**Task directions**
In the song and book recommendations, turn the paragraph beginning "Long regarded as" into a short bulleted list that keeps its main facts.
START Given passage
SONG: Damian Marley and Sean Paul’s “Riot” 
It was only a matter of time before Junior Gong and Sean Paul joined forces. Personally, I always wondered how they’d sound together on a track. On the riveting “Pilot”, the Grammy-winning Jamaican heavyweights trade rhymes over a slinky beat as they cast a keen eye over the sociopolitical landscape, revealing the heart and mind concerns they have for their society, particularly the plight of impressionable youngsters. And Marley aptly summarizes the sentiment with the telling line, “Deal with the youth dem right or else a riot gwaan start.” >> Take a listen HERE.‎ 

BOOK: The Year of Magical Thinking by Joan Didion 
Long regarded as a modern America’s pre-eminent memoirist, Didion evocatively chronicles her attempt to make sense of the weeks and months following the passing of her husband John Gregory Dunne, a fellow writer who suffered a massive coronary as the couple sat down to dinner the night before New Year’s Eve. At 227 pages, Didion’s book is an engrossing read, a stunning work of remarkable insight into grief and a fascinating portrait of marriage and family that also poses serious questions about life itself and where we might belong in it.
END Given passage
START Data provided
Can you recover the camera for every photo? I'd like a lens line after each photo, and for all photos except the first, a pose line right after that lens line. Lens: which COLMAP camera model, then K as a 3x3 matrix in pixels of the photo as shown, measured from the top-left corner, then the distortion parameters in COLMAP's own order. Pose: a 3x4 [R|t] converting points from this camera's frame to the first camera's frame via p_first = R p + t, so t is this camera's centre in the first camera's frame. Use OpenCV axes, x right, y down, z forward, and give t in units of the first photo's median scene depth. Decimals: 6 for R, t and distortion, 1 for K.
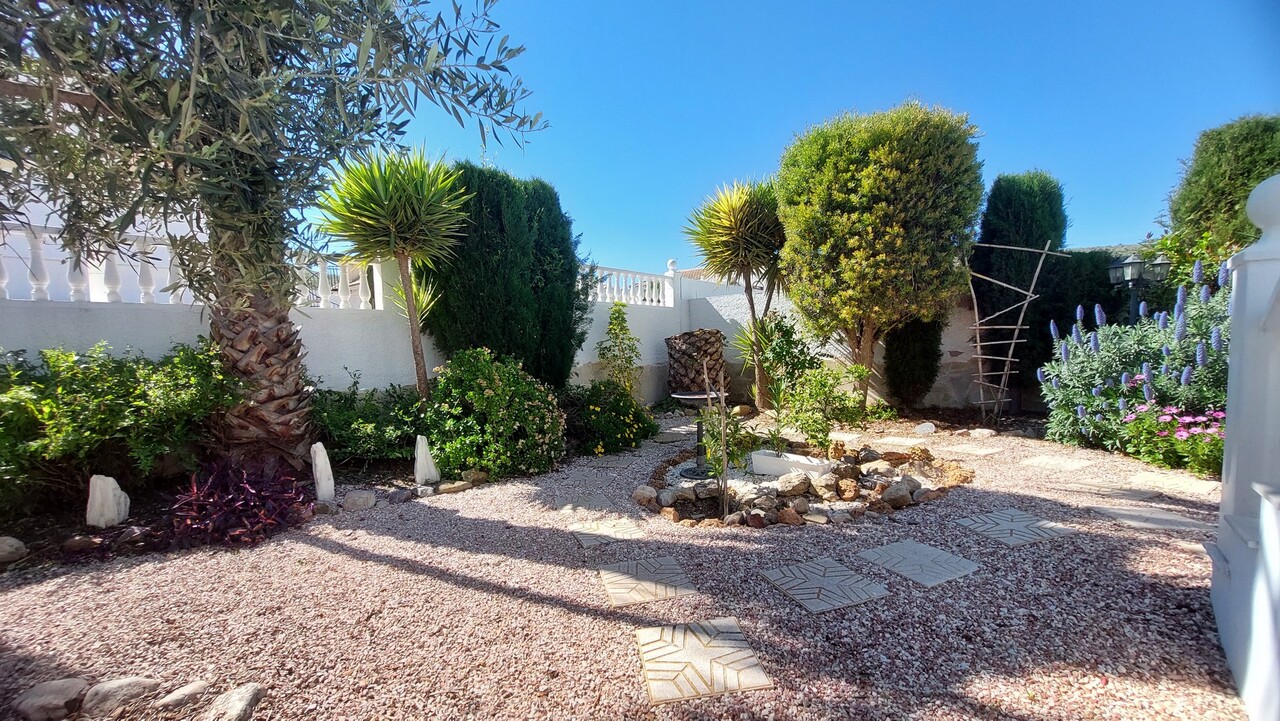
lens RADIAL K [[506.3, 0, 624.0], [0, 506.3, 382.7], [0, 0, 1]] dist [-0.002094, -0.005772]
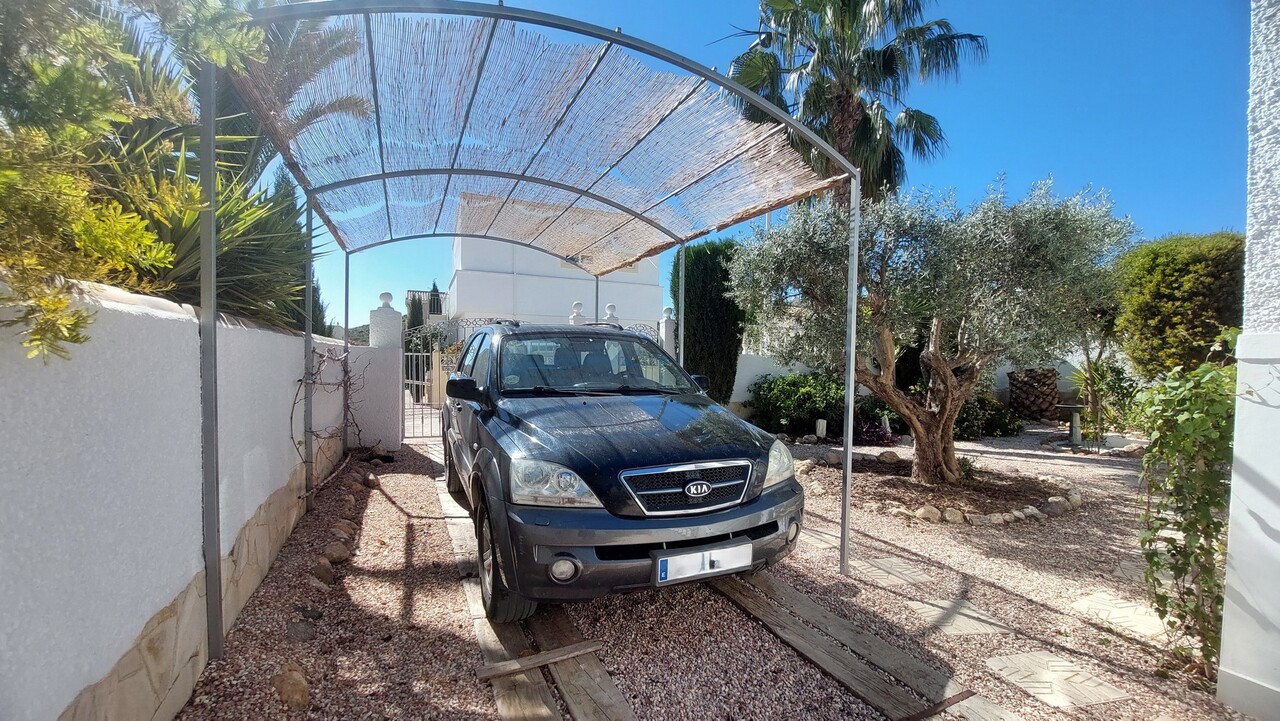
lens RADIAL K [[506.3, 0, 624.0], [0, 506.3, 382.7], [0, 0, 1]] dist [-0.002094, -0.005772]
pose [[0.908562, 0.039143, -0.415911, -0.470782], [-0.057779, 0.997806, -0.032312, 0.076953], [0.413734, 0.053389, 0.908831, -1.156557]]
END Data provided
**Expected output**
- Didion, long seen as modern America's leading memoirist, writes about trying to make sense of the weeks and months after her husband, John Gregory Dunne, died.
- Dunne, also a writer, had a massive coronary as the couple sat down to dinner the night before New Year's Eve.
- The book runs 227 pages and is an engrossing read.
- It gives striking insight into grief, paints a portrait of marriage and family, and raises serious questions about life and where we might belong in it.